Pickles are reasonable. Pickles are pretty normal. Were I to have just done pickles again this year, I think I would’ve been fine. I would’ve been happy.

Instead, I got bit by the canning bug. Hard. Blinded by delusions of my own domesticity, I expanded my canning horizons fairly significantly this year. And now, I have a raging case of canning fatigue. Thank goodness the growing season for things amenable to hot water bath canning is pretty much over. Stop looking at me that way, Brussels sprouts. YOU JUST STOP.

Somewhere around midsummer, canning was such a romantic thing. My sister-in-law and I gleefully planned a pickling and canning party one Sunday afternoon while we seriously overindulged in Pimm’s Cups on the deck (sidebar: She and I cannot be trusted with alcohol in each other’s company. We require chaperones. We often end up crying. It’s a blast.). I felt such a sense of anticipation putting in the order with Harmony Valley Farm for their “produce plus” offerings for our party. We got together on the planned Saturday, had a lovely breakfast at The Old Fashioned on the Capitol Square and then went and picked up the thirty pounds of veggies: 10 pounds each of baby red and gold beets, and 10 pounds of pickling cucumbers.

Wait, we bought THIRTY POUNDS of produce to can in one afternoon?

Oh yes.
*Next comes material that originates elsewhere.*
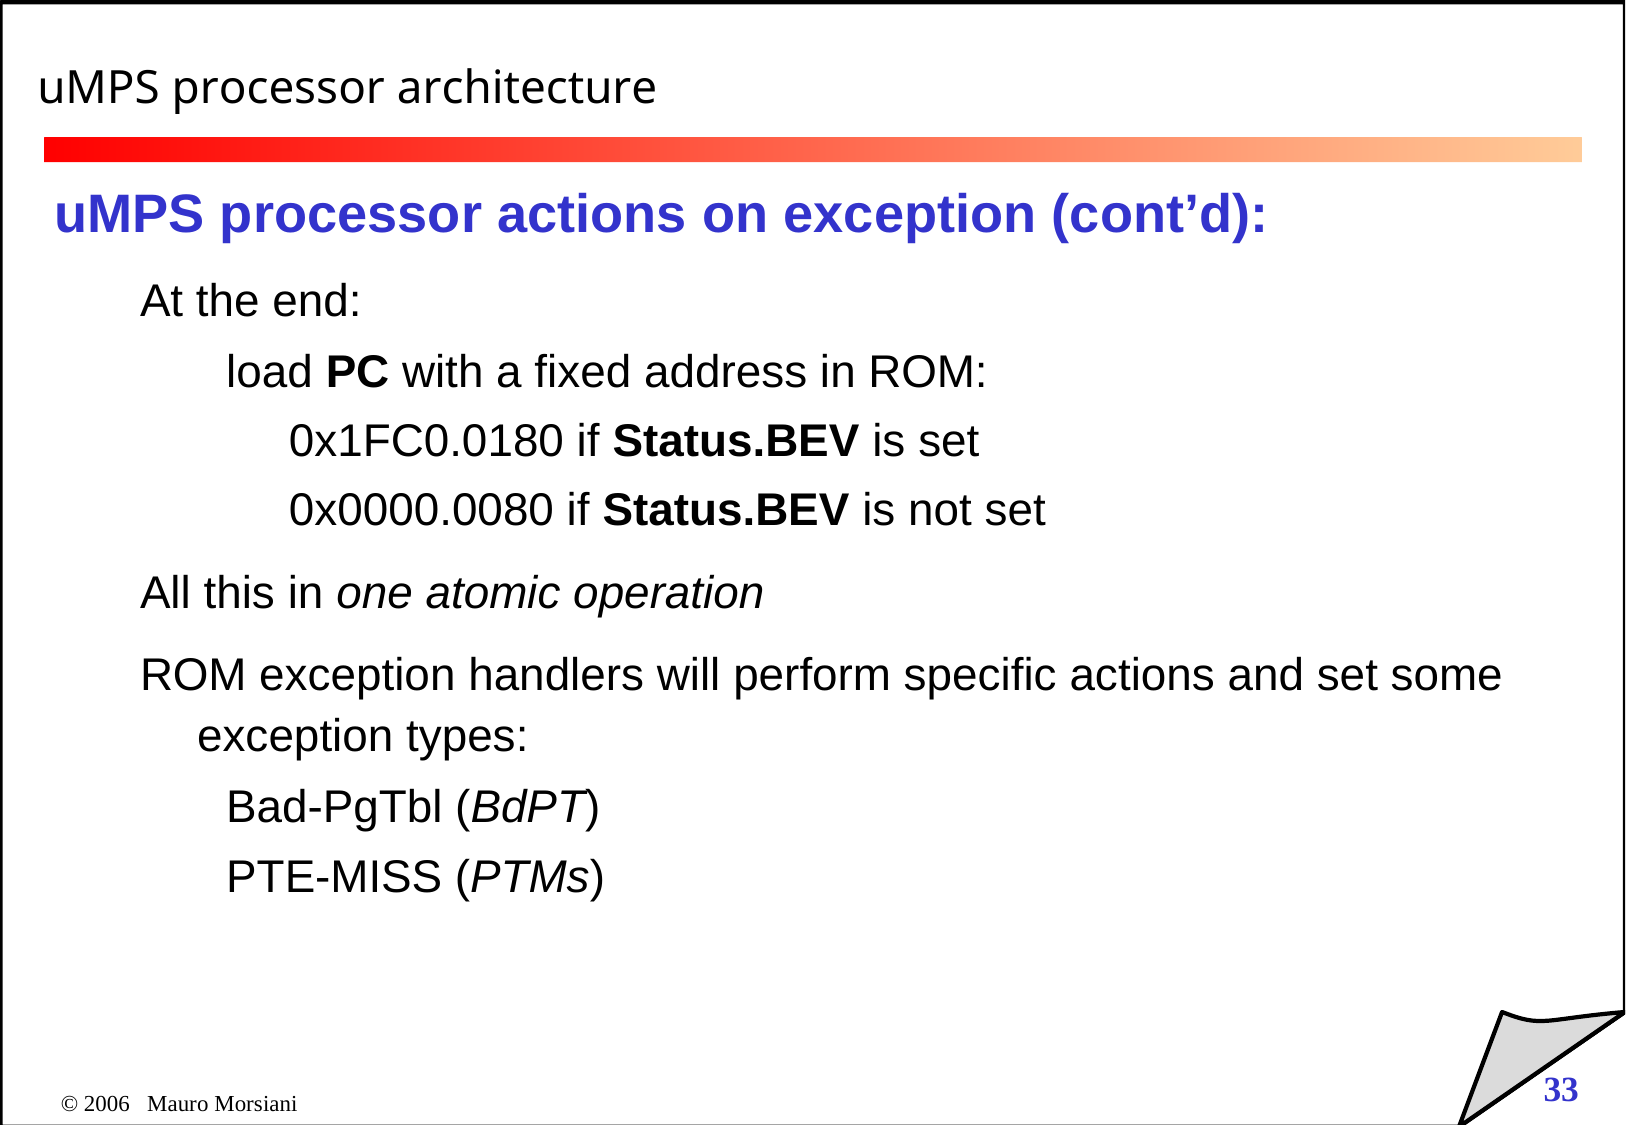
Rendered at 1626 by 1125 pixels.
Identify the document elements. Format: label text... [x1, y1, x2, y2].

title uMPS processor architecture [37, 44, 1588, 131]
list uMPS processor actions on exception (cont’d): At the end: load PC with a fixed address in ROM: 0x1FC0.0180 if Status.BEV is set 0x0000.0080 if Status.BEV is not set All this in one atomic operation ROM exception handlers will perform specific actions and set some exception types: Bad-PgTbl (BdPT) PTE-MISS (PTMs) [54, 183, 1571, 1120]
We damn skippy did.

And then, because we’re apparently masochists of the highest order, we decided to add eight pounds of carrots and, oh, I don’t know, somewhere in the neighborhood of 12 to 20 jalapenos to the mix to make a curried and pickled garnish for Bloody Marys.

Oh, and I forgot to mention the 24 ears of corn that we got that morning, too. You know, for blanching and freezing. Yes, we’re insane. Stop looking at us that way, or we’ll pinch you with our canning tongs.
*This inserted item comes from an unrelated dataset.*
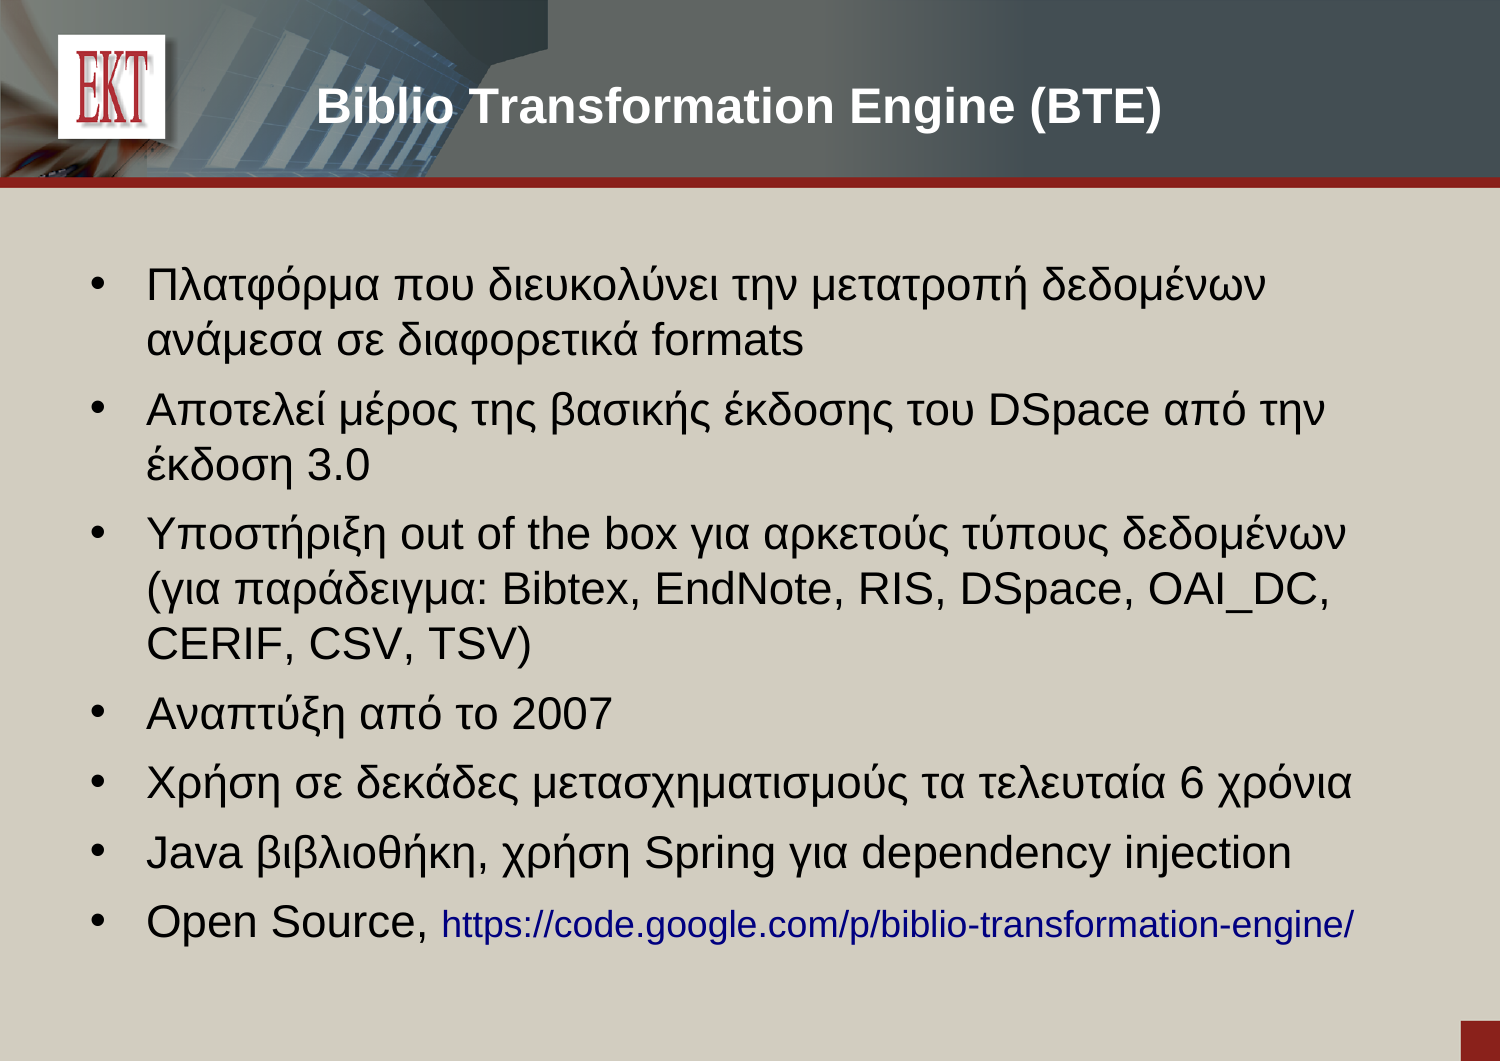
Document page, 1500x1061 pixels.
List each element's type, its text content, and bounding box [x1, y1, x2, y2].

title Biblio Transformation Engine (BTE) [301, 42, 1426, 165]
list Πλατφόρμα που διευκολύνει την μετατροπή δεδομένων ανάμεσα σε διαφορετικά formats Αποτελεί μέρος της βασικής έκδοσης του DSpace από την έκδοση 3.0 Υποστήριξη out of the box για αρκετούς τύπους δεδομένων (για παράδειγμα: Bibtex, EndNote, RIS, DSpace, OAI_DC, CERIF, CSV, TSV) Αναπτύξη από το 2007 Χρήση σε δεκάδες μετασχηματισμούς τα τελευταία 6 χρόνια Java βιβλιοθήκη, χρήση Spring για dependency injection Open Source, https://code.google.com/p/biblio-transformation-engine/ [75, 247, 1426, 955]
picture [0, 0, 1500, 1061]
Our efforts that Saturday yielded about 36 various jars of canned items, and several freezer packs of blanched corn. It also yielded an awful lot of empty beer bottles, sweat and exhaustion. We’d started the canning efforts around 11:30 or noon. We didn’t finish until 8:30 that night. And we looked at the jars and thought, “Really? Thirty-six jars? Shouldn’t it be more like 360?”

That could have been the end of it. It really could. But see, we’re a member of a fruit CSA, and I realized I had some pears and pluots from our last week’s box that weren’t going to be good too much longer. The next day — yes, the NEXT DAY — I decided I needed to make gingered pear-pluot jam. Who’s never made jam before? THIS GIRL. But, there I was, heating up the canner again, like a frigging preservation junkie. Nine half-pints later, I thought, “Okay, I’m done now for a while.”

And I was. For a while.

But then I realized I didn’t really have enough of those yummy garlic dills, and then Andrea, one of the Harmony Valley Farm owners, told me about this amazing salsa verde recipe with roasted poblanos, and they happened to have all the required veggies on the market stand that day I was working and, well, there was more fruit in a recent fruit box that needed to be used, and, you know, I’d really wanted to make tomato salsa, and gosh, that salsa verde recipe didn’t really make that much, so I should probably do some more and…

Oh hell, here’s the final list of things that found their way into my hot water bath canner this year:

  • Pickled golden beets with ginger and star anise (~4 pints, 4 quarts)
  • Spiced red beets (~4 pints, 4 quarts)
  • Garlic dill pickles (~ 8 quarts)
  • “Curry Power” carrot and jalapeno Bloody Mary garnish (~4 pints, 1 quart)
  • Gingered pear-pluot jam (~9 half-pints)
  • Peach-pear jalapeno jam (~3 half-pints, 2 pints)
  • Harmony Valley Farm salsa verde (~8 pints, 1 quart)
  • Roasted tomato salsa (~6 pints, 2 quarts)

I also have corn and roasted tomato sauce in the chest freezer. If there is a zombie apocalypse, at least we’ll eat well.

But I’m done for this year. Really, I am. Unless, of course, I can’t resist those Brussels sprouts the next time I work the market. There’s always room on the cocktail pick in that Bloody Mary for a nice pickled Brussels sprout, right?

Please send help.

* Extra credit if you picked up on the Moulin Rouge reference.